A forecast-assisted approach to remaining useful life prediction: a predictive maintenance case study in hybrid Al/CFRP stack drilling
提出一种混合统计-深度学习模型,用于预测混合材料叠层钻孔中刀具的剩余使用寿命,实现多步前向预测,帮助维护人员提前规划更换刀具。
Predictive maintenance is a critical task in modern industries, particularly in high-value sectors such as aerospace, where the production of non-compliant parts can result in substantial financial losses. In aircraft manufacturing, the drilling of hybrid multi-material stacks is a key operation in the assembly process.
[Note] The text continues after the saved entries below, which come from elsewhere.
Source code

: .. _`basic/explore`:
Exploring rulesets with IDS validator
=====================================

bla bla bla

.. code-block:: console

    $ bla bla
Ensuring the optimal use of drilling tools is crucial for balancing the quality of the drilled holes with cost efficiency, with Remaining Useful Life (RUL) representing one of the key elements in achieving this balance. In this paper, a novel hybrid statistical-deep learning model is proposed to address the challenge of predictive maintenance in tool wear forecasting for multi-material stack drilling. Specifically, while prior studies on Tool Condition Monitoring (TCM) have focussed on estimating the current tool wear from sensor signals using deep learning, this work advances towards prediction by enabling real-time, multi–step-ahead forecasting of tool wear through a hybrid statistical–deep learning framework. This hybrid approach, explicitly designed to avoid data leakage, enables the prediction of the number of holes that can be drilled before tool replacement is required, facilitating timely planning for maintenance operations. Additionally, a new evaluation metric is discussed to assess the effectiveness of forecasts for the predictive maintenance task.